Anpassung des Personalstandes

"Mit der Neuordnung der Berufsbilder wird die Voraussetzung geschaffen, eine längst fällige und notwendige Anpassung des Personalstandes an die verschiedenen Aufgaben und Funktionen zu gewährleisten; in erster Linie geht es dabei um die Figur der Brandmeister, deren latente Unterbesetzung nun mit dem Aufstieg des Personals über die vertikale Mobilität und mit neuen Wettbewerben überwunden werden kann", erklärt Landesrätin Deeg.

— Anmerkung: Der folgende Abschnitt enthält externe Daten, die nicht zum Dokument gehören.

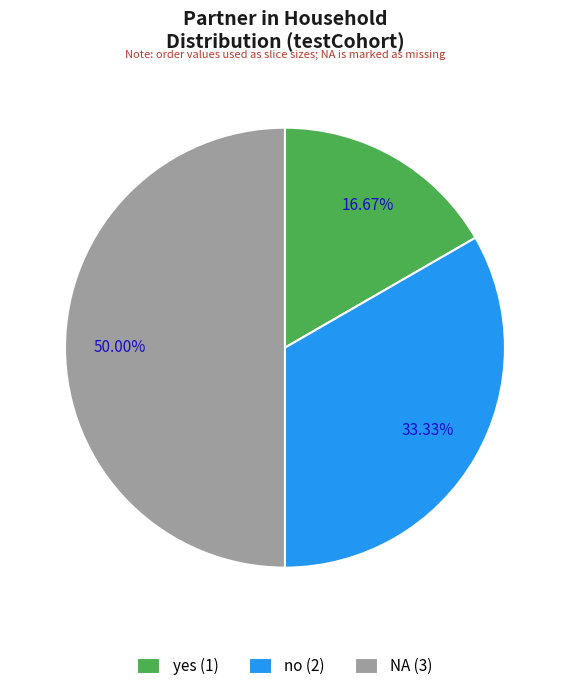

To the nearest percent, what is the combined percentage of NA and yes?

67%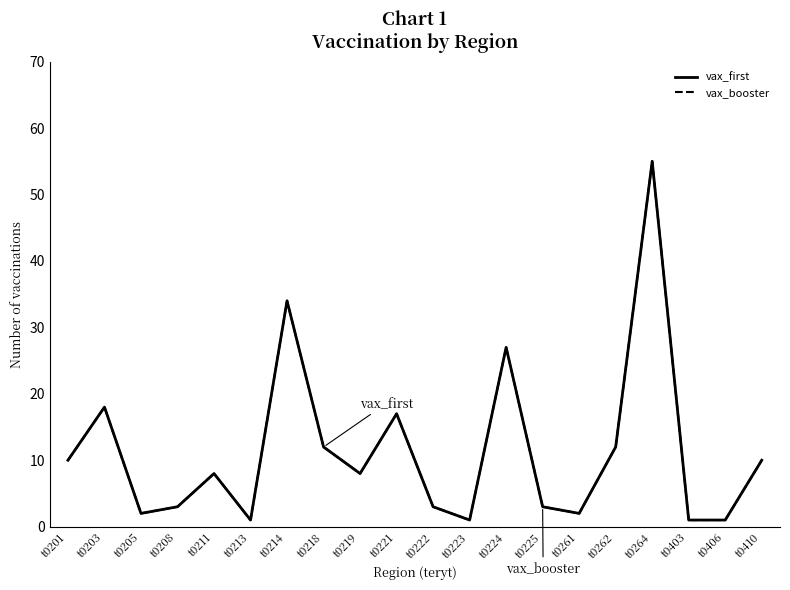

Reading left to right, what are all the values shown in this chart?

vax_first: t0201=10	t0203=18	t0205=2	t0208=3	t0211=8	t0213=1	t0214=34	t0218=12	t0219=8	t0221=17	t0222=3	t0223=1	t0224=27	t0225=3	t0261=2	t0262=12	t0264=55	t0403=1	t0406=1	t0410=10
vax_booster: t0201=10	t0203=18	t0205=2	t0208=3	t0211=8	t0213=1	t0214=34	t0218=12	t0219=8	t0221=17	t0222=3	t0223=1	t0224=27	t0225=3	t0261=2	t0262=12	t0264=55	t0403=1	t0406=1	t0410=10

Das neue Bereichsabkommen sieht auch eine Neugestaltung der Arbeitszeit und der Stundenplanmodelle vor. "Um den notwendigen Dienst rund um die Uhr zu gewährleisten, braucht es insgesamt fünf Stundenplanmodelle, die im Vertrag in jeweils einzelnen Artikeln genau definiert werden", unterstreicht der für das Feuerwehrwesen zuständige Landesrat Arnold Schuler.

24-Stunden-Turnusdienst

Vorgesehen sind ein 24-Stunden-Turnusdienst, ein Tagdienst, ein Dienstplan bei Kursen und Schulungen, ein Dienstplan bei Katastropheneinsätzen und ein Dienstplan am Flughafen. Vereinfacht wird mit dem neuen Vertrag das Prozedere für den Aufstieg innerhalb der Ränge.  In Zukunft soll dieser Aufstieg anhand eines eigenen internen Auswahlverfahrens möglich sein. Die Modalitäten dafür werden von Fall zu Fall mit Beschluss der Landesregierung festgelegt.

Der Kollektivvertrag für das Personal der Berufsfeuerwehr muss nun noch von der öffentlichen Delegation unterzeichnet werden und tritt nach der Veröffentlichung im Amtsblatt der Region in Kraft.